Der wichtigste Beitrag zur Sauberkeit eines Schwimmbeckens wird schon bei seiner Anlage geleistet: In unmittelbarer Nähe von Büschen und Bäumen ist die Verschmutzung durch Blätter und Äste vorprogrammiert. Doch wo auch immer der Pool sich befindet: Eine Abdeckung hält groben Schmutz fern und verhindert ein Auskühlen über Nacht oder an kalten Tagen. Trotzdem sollte das Becken mehrmals wöchentlich mit einem Kescher von Blättern und grobem Schmutz befreit werden, mehrmals monatlich steht die Reinigung von Boden, Wänden und Beckenrand – von Hand oder mit einem Poolroboter – an.

Filterung

Größere Pools und Schwimmbäder benötigen eine Filteranlage, welche Schwebe- und Sinkstoffe aus dem Wasser filtert und so den Einsatz von Chemikalien reduziert. Idealerweise wälzt diese den Beckeninhalt ein- bis zweimal täglich komplett um. Damit sie optimal arbeiten kann, sollte der Wasserstand sich etwa in der Mitte der Ansaugdüse (Skimmer) befinden – für einen optimalen Betrieb sollte also regelmäßig der Wasserstand kontrolliert und einmal pro Woche der Filter gereinigt werden.

pH-Regulierung

Der ideale Wert für das Wasser in einem Pool oder Schwimmbad liegt zwischen 7,0 und 7,4. Ist der pH-Wert zu hoch, kann das den natürlichen Säureschutzmantel der Haut zerstören und Kalkablagerungen bewirken, ein zu niedriger pH-Wert kann Schleimhautreizungen, einen starken Chlorgeruch und Korrosion an metallischen Teilen auslösen. Deshalb sollte der pH-Wert des Wasser in der Badesaison mehrmals pro Woche geprüft und gegebenenfalls mit pH-Senkern oder -Hebern angepasst werden.

Desinfektion

Wer nicht mit Bakterien, Viren und Pilzen schwimmen gehen möchte, sorgt mit dem Zusatz von Chlor für dauerhaft hygienisches Badewasser. Da Chlor in hoher Konzentration gesundheitsschädlich ist, sollte sein Einsatz sehr sorgfältig erfolgen. Alternativ gibt es auch chlorfreie Mittel auf Sauerstoff- oder Wasserstoffbasis, diese wirken jedoch vergleichsweise langsam.

Algenregulierung

Wer Pool oder Schwimmbad ohne Chlor oder Aktivsauerstoff betreibt, bekommt es oft mit Algen zu tun: Diese mikroskopisch kleinen Pflanzen machen das Wasser unbrauchbar und verstopfen den Filter. Hier verschafft ein algenabtötendes Mittel (Algizid) oder eine UV-Licht-undurchlässige Pool-Abdeckung Abhilfe, da Algen nur unter dem Einfluss von UV-Licht wachsen können.

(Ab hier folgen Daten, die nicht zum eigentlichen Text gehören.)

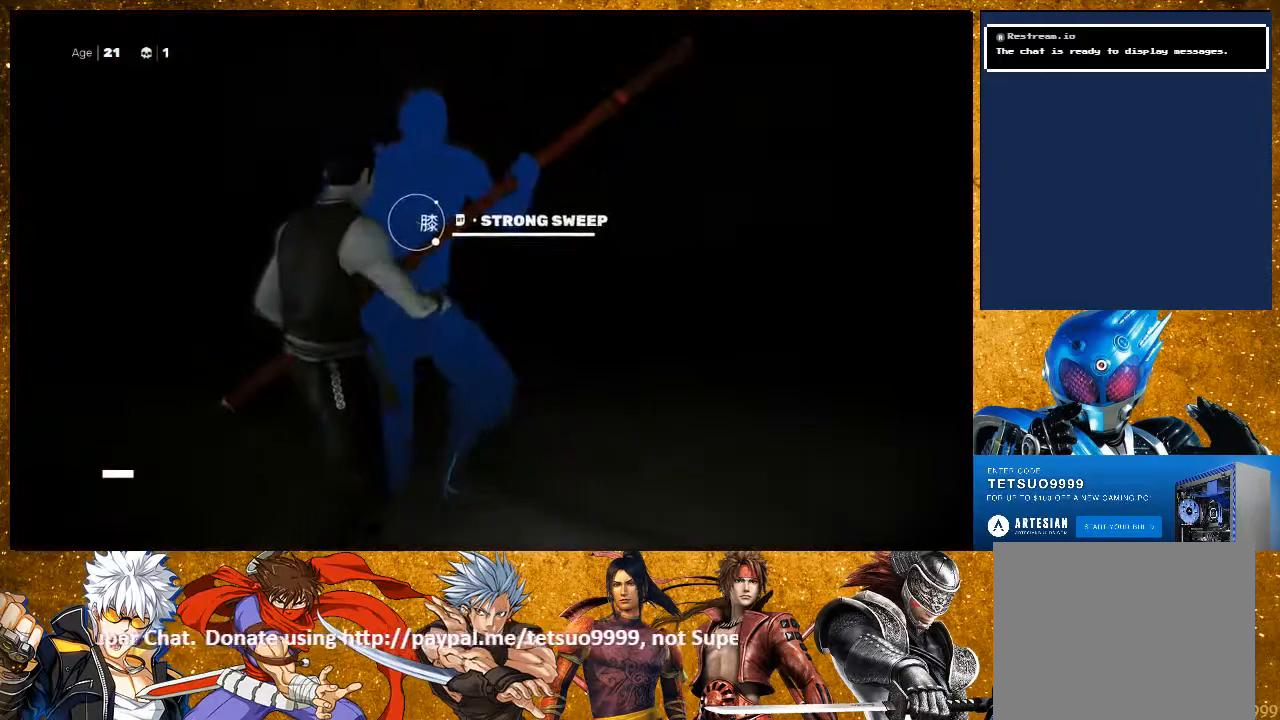
{"dt_ms": 500, "buttons": [], "left_stick": "right", "right_stick": "center", "events": [[217, "R2", "up"], [500, "L2", "up"]]}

Mit einem Frühjahrsputz zum Start in die Saison ist es also nicht getan: Ein Schwimmbecken benötigt fortlaufende Pflege und Wartung, um ein Garant für ungetrübte Badefreuden zu sein. Wer die Mühe scheut und auf Nummer sicher gehen will, setzt hier auf ein spezialisierten Dienstleister, der idealerweise mit einer professionellen Field-Service-Management-Software arbeitet: Diese sorgt nicht nur für die Einhaltung der im Servicevertrag festgelegten Intervalle, sondern garantiert auch, dass der Servicetechniker alle zur Anlage passenden Werkzeuge und Ersatzteile im Auto hat und vor Ort keinen Serviceschritt vergisst.